Product: PDFTron SDK for python
Product Version: PDFNetPython3 9.3.0
Please describe your issue and provide steps to reproduce it:
Using the sample code provided for python I was testing pdf files for PDFA Conversion and Validation. The conversion was successful but the validation results contained the error below for some files and stated they werent valid PDFA files.
e_PDFA 1126: The number of nested q/Q operators is greater than 28.
** Objects: 49**
The Compliance level used was the same as in the sample code “PDFACompliance.e_Level2B”
Unfortunately I cant share the file that generated the error.
Could you please let me know what this means and possible causes for this? Are there any tools available in the pdftron sdk to help resolve this prior to converting the file to PDFA?
Hello, I’m Ron, an automated tech support bot
While you wait for one of our customer support representatives to get back to you, please check out some of these documentation pages:
Thank you for contacting us about this.
This error is related to the PDF content stream and the way that the graphics operations are written which, is limited by the PDF/A compliance level. We do not modify the document to resolve this limit during our PDF/A conversion because it may affect how the content is displayed.

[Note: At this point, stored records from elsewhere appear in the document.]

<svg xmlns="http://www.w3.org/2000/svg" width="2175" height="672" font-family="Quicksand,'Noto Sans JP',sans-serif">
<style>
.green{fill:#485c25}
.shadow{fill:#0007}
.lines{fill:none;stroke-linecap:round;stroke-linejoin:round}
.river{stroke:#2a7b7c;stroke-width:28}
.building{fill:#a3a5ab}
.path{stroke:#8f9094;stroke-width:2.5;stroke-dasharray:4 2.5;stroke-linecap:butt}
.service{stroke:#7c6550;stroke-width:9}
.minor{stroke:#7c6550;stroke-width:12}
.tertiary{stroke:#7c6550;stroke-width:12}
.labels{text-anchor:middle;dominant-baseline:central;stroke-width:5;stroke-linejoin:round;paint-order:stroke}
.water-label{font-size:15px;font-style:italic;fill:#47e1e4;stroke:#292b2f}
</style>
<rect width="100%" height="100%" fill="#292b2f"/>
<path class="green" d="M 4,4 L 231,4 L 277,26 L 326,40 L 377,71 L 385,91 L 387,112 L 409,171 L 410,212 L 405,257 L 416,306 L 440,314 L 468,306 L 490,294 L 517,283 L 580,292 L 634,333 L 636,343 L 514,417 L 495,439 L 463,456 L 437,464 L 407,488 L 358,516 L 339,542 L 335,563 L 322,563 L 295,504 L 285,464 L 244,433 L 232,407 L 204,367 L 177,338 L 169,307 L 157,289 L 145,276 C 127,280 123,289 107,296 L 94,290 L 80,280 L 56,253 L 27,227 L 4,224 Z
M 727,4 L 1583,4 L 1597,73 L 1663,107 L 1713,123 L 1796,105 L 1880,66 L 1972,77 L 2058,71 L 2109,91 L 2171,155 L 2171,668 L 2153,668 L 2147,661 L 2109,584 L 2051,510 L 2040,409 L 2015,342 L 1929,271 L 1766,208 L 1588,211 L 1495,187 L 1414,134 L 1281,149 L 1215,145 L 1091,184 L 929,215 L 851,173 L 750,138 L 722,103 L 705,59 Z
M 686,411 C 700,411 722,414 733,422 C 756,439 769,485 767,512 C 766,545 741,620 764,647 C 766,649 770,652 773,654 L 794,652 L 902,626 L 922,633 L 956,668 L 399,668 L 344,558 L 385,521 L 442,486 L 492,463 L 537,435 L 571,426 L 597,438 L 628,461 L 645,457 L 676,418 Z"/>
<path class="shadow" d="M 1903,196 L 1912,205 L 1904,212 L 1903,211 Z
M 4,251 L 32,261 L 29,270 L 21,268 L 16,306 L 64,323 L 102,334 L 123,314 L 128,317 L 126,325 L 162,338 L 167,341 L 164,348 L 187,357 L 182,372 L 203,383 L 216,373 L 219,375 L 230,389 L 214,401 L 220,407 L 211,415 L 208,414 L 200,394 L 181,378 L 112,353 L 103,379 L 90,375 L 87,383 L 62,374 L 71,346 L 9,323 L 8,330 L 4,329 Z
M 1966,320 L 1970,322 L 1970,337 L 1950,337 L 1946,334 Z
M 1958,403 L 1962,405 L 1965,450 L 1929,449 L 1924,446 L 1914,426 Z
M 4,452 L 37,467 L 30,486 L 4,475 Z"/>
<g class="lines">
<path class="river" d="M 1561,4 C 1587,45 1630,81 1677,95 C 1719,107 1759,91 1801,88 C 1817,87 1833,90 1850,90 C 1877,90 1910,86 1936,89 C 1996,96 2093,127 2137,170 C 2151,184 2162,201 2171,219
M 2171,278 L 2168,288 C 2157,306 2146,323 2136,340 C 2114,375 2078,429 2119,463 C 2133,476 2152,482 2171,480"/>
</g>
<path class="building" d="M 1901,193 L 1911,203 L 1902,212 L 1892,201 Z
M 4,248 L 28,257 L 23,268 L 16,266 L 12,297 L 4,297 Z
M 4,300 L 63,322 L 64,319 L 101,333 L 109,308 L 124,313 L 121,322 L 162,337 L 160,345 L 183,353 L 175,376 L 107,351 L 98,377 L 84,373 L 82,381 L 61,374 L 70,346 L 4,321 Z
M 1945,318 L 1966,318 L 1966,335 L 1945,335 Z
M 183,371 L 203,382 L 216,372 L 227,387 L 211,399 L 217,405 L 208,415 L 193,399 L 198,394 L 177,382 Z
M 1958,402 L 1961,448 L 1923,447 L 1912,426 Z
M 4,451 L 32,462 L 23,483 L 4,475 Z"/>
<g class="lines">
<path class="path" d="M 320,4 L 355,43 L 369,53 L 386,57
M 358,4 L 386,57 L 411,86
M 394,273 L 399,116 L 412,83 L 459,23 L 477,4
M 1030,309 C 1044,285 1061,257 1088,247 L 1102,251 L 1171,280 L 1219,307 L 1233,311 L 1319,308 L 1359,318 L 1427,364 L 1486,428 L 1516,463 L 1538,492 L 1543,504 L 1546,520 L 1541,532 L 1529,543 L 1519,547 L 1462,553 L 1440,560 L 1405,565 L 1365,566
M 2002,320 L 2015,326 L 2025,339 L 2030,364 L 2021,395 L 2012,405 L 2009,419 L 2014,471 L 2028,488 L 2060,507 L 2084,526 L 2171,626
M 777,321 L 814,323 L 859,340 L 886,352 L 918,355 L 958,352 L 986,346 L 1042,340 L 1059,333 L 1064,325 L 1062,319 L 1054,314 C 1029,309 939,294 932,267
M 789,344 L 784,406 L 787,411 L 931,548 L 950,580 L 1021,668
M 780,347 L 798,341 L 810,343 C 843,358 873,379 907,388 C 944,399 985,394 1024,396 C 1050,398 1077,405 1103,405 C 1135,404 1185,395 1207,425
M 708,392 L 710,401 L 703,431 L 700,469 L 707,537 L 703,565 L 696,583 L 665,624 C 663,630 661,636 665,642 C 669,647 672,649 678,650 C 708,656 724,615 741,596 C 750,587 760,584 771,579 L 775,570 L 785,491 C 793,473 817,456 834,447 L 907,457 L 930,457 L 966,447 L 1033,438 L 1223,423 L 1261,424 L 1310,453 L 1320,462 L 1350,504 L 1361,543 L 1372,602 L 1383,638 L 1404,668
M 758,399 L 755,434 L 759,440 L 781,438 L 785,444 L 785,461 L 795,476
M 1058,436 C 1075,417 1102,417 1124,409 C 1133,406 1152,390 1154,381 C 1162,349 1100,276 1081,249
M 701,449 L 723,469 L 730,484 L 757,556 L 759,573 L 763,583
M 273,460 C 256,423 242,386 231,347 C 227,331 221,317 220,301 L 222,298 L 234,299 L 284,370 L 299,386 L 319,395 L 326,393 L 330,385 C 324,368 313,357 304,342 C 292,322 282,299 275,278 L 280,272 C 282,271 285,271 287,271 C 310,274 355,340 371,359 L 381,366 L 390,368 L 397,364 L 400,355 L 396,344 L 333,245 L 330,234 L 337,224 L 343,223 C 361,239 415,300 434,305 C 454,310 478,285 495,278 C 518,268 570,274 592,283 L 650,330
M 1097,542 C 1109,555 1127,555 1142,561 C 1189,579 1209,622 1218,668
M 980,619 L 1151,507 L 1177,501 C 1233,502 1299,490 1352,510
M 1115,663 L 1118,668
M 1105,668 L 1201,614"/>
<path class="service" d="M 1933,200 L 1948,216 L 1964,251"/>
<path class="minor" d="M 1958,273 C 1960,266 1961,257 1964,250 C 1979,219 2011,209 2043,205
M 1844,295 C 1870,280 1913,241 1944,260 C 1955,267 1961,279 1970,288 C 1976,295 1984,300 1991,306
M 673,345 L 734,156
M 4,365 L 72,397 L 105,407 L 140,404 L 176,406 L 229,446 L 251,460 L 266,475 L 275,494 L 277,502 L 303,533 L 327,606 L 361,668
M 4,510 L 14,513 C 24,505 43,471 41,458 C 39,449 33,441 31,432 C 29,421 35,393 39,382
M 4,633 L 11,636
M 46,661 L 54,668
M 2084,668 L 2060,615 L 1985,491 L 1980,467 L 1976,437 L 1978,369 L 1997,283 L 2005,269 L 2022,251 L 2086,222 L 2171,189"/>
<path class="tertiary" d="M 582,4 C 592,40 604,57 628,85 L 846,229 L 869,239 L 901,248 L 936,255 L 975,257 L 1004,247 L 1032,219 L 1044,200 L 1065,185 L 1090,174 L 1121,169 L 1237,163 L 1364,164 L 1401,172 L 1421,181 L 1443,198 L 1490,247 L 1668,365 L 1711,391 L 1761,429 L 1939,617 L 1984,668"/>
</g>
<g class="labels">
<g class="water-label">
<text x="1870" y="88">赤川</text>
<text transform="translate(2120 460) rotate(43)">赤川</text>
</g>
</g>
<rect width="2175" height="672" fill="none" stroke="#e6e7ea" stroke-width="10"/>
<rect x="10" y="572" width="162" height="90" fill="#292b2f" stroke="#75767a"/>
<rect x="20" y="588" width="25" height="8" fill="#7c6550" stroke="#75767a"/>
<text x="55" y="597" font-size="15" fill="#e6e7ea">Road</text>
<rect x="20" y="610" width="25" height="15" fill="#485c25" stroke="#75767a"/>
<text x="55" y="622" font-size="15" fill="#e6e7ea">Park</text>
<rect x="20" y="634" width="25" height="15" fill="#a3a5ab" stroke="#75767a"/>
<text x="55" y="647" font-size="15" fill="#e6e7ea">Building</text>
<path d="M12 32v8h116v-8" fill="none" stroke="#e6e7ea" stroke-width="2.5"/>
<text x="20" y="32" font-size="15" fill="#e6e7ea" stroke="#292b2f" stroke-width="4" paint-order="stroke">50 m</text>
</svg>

If you have control of how this file is created, and if PDF/A conversion and validation is important for your workflow, perhaps you could modify so it is a bit simpler.
Thanks for getting back - the pdf is generated using pdftron’s converter which is fully licensed. Could you please let me know what specific changes are needed to the conversion process below to resolve this issue.
doc = PDFDoc()
doc.Save(outputPath , SDFDoc.e_compatibility)
Thank you for your response. The output file converted via our SDK is highly dependent on the input. In other words, if the input is complicated, the output PDF can also be complicated as a result.
In addition, as I mentioned before, this issue is related to graphics operators and how the content is displayed on the page. As such there might not be a way to get this file into compliance with the PDF/A level without potentially modifying how the content is displayed. Are you able to modify the input file on your end?
The input file is an email (.msg) file - I dont think I can modify it.
From what youve stated should I take it that this input file cannot be converted to a PDFA compliant pdf using pdftron?
For MSG files our
ToPDF API will first try to use MS Outlook, and then if that is not installed, will try the Windows
print verbs. So the biggest part of the complexity (e.g. the q/Q operators) is the complexity of the MSG file, and how this 3rd party application handles the MSG.
There may be something we could do on our end, but it would require the exact MSG in question, and knowing the 3rd party application.
Note that we do not garuantee that our PDFACompliance class can convert every PDF, as we avoid doing anything destructive, and we do not add dummy/useless data, which all defeat the purpose of PDF/A.
If getting 100% PDF/A conversion is important for you could convert to an image based PDF (no text, no vector, no interactive elements) and then do PDF/A conversion, which will always pass.
The other (better) option is to target PDF/A-3 which does not have this operator limit.
Thanks Ryan, those are very valuable insights.
The application doing the conversion is Outlook.
Would converting to an image then to pdfa cause it to lose the ability to select text?
I will discuss the PDF/A-3 option with the stakeholders and ask them if its ok. For now we are just flagging the file as pdfa compliant or not based on the validation result.
Yes, exactly, it is a destructive operation. Essentially the PDF just becomes a container for the images.